A short history of Eutaw Place and two women who helped preserve its charm

Top: Henri Daniels outside her home. Bottom: Once slumlords ruled this 1400 block before a city program helped restore it.

Look up and down the stretch of Eutaw Place that forms Bolton Hill’s southeastern boundary today and you’ll still see gorgeous old brick and brownstone mansions – mostly well-kept and owner-occupied. Many of the city’s most prominent and wealthy professional and mercantile families once resided in the houses along the 1300 to 1800 blocks, from not long after the Civil War until the early 20th Century, when they moved out to Roland Park and beyond.

But by 1972, many of those historic places had been cut up into what the city’s housing director at the time, Robert C. Embry, called “real rabbit warrens.” The Baltimore Sun called Eutaw “a hotbed of petty crime and thievery,” with poor families crammed into small apartments owned by slumlords, in an article headlined City moves to save Eutaw Place.

While there was discussion of demolishing the buildings, Embry kicked off an experimental program to get rid of neglectful landlords and find new owners to rehabilitate, occupy and maintain 11 of the homes and two vacant lots. He was nudged to do so, according to the Sun, by a lawyer and former city council member named Thomas Ward, who lived in Bolton Hill, owned two houses on Eutaw and saw “the possibilities of these magnificent old properties.”

Those 11 buildings had been parceled into 92 apartments along what was said to be the first great urban boulevard with a park (we call them medians) at its center in America. Originally known as Gibson Street, in 1853 the name changed, and Henry Tiffany oversaw the creation of a continuous parkway with fountains, sculptures and gardens. Big residences were going up all around. But a century after its naming, Eutaw was rapidly declining. Two local investors, Maurice Glick and Samuel London, were singled out by the Sun for their predatory practices as landlords in the area, charging low-income tenants excessive rents by the week. A fire in 1962 in the 1300 block of Eutaw claimed the lives of five children.

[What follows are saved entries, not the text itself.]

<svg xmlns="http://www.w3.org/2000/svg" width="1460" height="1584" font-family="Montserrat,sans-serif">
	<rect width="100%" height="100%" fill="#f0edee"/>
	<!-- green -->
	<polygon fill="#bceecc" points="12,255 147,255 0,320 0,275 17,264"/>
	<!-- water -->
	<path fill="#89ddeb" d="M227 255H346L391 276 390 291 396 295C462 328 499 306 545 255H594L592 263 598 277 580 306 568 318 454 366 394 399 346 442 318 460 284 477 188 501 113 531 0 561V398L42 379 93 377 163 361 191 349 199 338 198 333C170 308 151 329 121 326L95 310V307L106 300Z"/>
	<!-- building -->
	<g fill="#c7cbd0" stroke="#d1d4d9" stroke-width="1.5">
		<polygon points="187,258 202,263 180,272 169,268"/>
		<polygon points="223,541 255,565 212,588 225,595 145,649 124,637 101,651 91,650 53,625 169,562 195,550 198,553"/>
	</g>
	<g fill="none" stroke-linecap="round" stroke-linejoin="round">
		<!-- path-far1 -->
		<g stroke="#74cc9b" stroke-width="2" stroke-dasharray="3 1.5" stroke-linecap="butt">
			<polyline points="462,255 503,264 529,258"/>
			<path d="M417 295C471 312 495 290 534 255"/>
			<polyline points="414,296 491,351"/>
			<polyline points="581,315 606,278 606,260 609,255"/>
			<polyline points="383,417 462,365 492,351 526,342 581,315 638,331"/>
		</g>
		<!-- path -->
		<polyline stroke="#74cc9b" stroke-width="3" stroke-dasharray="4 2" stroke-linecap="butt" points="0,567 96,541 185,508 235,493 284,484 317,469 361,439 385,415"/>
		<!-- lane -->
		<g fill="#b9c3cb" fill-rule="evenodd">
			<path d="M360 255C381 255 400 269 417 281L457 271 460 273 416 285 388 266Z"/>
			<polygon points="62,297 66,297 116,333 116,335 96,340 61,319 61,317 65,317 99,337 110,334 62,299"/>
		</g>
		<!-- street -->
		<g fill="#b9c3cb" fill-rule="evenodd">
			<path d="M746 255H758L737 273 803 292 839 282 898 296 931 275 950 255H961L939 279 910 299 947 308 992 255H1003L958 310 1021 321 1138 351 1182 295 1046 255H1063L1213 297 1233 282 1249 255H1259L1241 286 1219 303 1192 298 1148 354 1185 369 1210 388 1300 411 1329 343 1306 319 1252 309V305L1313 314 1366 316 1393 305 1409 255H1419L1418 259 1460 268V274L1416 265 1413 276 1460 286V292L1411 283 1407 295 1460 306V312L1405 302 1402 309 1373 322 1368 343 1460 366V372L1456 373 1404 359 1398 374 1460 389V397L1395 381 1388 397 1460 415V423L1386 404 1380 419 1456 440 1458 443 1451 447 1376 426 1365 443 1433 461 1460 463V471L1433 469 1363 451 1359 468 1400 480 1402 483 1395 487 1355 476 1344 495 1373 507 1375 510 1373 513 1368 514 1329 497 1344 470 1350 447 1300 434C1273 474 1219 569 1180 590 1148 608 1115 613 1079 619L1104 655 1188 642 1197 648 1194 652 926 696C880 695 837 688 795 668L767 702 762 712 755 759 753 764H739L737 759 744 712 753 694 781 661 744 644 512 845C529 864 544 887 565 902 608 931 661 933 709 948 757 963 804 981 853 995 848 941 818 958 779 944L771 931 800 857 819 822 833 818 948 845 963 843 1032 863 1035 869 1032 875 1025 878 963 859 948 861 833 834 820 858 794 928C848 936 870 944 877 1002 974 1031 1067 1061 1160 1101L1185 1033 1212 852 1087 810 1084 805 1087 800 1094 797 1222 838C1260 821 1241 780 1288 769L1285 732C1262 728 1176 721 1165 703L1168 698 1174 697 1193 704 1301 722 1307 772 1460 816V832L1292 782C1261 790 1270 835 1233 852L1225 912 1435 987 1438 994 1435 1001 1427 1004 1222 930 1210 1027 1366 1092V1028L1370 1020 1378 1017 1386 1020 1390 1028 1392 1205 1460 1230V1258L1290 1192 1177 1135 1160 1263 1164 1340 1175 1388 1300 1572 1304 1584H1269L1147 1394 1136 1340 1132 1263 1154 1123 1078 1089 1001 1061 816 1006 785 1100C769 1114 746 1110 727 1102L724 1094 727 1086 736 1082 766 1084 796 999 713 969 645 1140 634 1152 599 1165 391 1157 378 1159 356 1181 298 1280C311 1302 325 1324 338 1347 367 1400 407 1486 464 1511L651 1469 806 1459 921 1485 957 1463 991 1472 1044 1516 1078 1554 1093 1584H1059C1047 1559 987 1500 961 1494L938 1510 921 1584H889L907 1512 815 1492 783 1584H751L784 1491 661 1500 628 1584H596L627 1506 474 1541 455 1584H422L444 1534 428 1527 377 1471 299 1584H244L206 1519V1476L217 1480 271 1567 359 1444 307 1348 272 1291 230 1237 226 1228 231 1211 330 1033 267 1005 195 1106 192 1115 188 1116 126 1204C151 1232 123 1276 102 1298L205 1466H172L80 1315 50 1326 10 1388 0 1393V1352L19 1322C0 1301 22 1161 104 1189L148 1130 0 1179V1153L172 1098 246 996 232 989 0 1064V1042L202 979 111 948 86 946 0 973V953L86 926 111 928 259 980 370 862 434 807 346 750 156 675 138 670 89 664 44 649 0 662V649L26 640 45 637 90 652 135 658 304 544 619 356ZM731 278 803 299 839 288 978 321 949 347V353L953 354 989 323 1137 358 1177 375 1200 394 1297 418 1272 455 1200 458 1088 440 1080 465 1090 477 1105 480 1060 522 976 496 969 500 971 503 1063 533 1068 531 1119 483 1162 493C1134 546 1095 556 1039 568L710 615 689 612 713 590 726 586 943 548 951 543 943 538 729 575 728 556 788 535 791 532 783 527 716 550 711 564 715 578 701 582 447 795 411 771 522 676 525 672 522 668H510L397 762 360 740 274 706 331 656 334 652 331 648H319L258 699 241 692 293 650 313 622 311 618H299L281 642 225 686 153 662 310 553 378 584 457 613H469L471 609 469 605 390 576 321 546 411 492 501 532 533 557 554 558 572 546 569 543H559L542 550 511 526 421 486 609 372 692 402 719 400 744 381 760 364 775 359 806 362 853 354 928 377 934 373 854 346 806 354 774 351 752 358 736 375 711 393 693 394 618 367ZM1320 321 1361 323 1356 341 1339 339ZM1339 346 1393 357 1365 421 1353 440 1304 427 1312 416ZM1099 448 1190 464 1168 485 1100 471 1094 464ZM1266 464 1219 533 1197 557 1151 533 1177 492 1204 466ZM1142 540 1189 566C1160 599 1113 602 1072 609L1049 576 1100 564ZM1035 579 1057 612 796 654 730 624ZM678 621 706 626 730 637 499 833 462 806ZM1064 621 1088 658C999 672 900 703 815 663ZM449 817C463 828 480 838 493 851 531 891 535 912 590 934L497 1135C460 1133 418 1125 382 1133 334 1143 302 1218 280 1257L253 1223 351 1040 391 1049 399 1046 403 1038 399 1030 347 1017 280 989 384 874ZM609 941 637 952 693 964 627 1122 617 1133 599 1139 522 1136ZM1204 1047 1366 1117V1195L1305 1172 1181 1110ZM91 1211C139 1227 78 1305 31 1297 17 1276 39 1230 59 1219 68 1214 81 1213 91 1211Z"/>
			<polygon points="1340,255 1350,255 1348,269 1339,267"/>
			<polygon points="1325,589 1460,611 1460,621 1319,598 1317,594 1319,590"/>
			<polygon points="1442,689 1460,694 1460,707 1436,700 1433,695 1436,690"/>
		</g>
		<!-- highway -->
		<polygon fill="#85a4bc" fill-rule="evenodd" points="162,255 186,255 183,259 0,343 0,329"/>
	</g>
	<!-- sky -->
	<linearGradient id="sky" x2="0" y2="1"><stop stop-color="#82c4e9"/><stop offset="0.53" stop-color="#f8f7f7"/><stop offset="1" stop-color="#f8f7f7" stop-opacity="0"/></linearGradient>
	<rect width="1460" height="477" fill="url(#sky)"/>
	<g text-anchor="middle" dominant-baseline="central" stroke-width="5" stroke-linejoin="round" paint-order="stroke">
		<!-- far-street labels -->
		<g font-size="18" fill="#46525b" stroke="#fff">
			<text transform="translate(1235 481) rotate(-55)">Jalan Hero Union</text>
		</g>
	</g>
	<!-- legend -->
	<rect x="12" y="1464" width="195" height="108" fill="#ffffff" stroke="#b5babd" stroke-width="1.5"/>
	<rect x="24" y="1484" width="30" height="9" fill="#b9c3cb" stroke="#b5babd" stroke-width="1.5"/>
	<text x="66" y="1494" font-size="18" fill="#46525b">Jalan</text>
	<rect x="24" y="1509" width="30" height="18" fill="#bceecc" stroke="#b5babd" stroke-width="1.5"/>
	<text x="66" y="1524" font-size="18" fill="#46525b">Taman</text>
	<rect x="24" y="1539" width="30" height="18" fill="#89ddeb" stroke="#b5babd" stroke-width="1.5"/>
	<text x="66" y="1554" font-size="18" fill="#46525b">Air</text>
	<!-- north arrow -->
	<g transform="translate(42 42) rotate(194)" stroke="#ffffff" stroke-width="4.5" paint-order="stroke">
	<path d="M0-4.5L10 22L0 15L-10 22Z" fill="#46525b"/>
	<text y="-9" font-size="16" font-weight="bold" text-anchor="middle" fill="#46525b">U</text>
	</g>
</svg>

The city bought or otherwise obtained the properties in 1972 and that’s when Henri Daniels and Cristine Barnes came into the picture. They each qualified under the city’s terms and bought two of the bigger houses, at 1308 and 1405 Eutaw Place. Half a century later, they’re still there, proud owners of those well-preserved properties.

They each paid the city just $1,600 for possession and were provided a construction loan at 3 percent and a city-selected contractor to help bring the properties back to life. Owners had to live in the properties for five years or more. Henri Daniels was living in Sutton Place Apartments and often walked in the neighborhood along Eutaw Place. “I still refer to the median as the ‘park’.” It is one of the most attractive features of Eutaw Place….” She had been born on a farm in North Carolina, moving to Baltimore at age 10 after her parents died, living with an older sister and her husband on North Avenue. By the time the Eutaw Place houses became available, she was working as a city social worker.

The red brick house she acquired was built in the 1870s and had been chopped into seven vacant apartments. “It needed everything – a roof, floors, plumbing, HVAC.” An empty lot next door offered parking. She moved in while the restoration continued, married and gave birth to a daughter who now is a doctor in Baltimore County. Henri occupies one of the house’s four apartments, which, she says, “is about ready for renovation again.”

Christine Barnes met her late husband, Ken, in graduate school in Pittsburgh and with another couple, Marvin and Sara Bingham, moved here. They took jobs, the four of them, in Baltimore County schools. Christine left work to have the first of two children. She recalls that there was a competition to qualify for the houses and that a city employee, who lived in Bolton Hill, tried to discourage them from buying the houses in hopes of getting them for a developer in a shady deal. “We got an appointment and went to see Embry and told him about it.” She and her husband got a house in the 1400 block of Eutaw, near West Lafayette Ave. They “camped out in the basement” during renovation. A spread in the Baltimore News-American on April 28, 1974, on the Eutaw Place project featured a photo of Christine on a ladder spreading solvent and removing old paint from original woodwork.

That house had been originally built around 1865 but in the 1950s or 60’s was “divided into 11 apartments with tiny rooms and kitchens,” she recalled. “It had original wooden trim and plaster moldings, covered by layers and layers of paint and wallpaper.” The city-assigned contractor did the basics, she said, but it was left to her, mostly, to scrape the paint and restore the long-covered finer touches of the house, which are glorious today.

“We were close to one other couple and came to know the others who bought the houses. We became friends.” Some of them sold and left after five years. Her family lived in a large part of the house and rented our three apartments. Her granddaughter lives in one unit now and is helping assemble a history of the house. Ken Barnes died on June 14, 2023.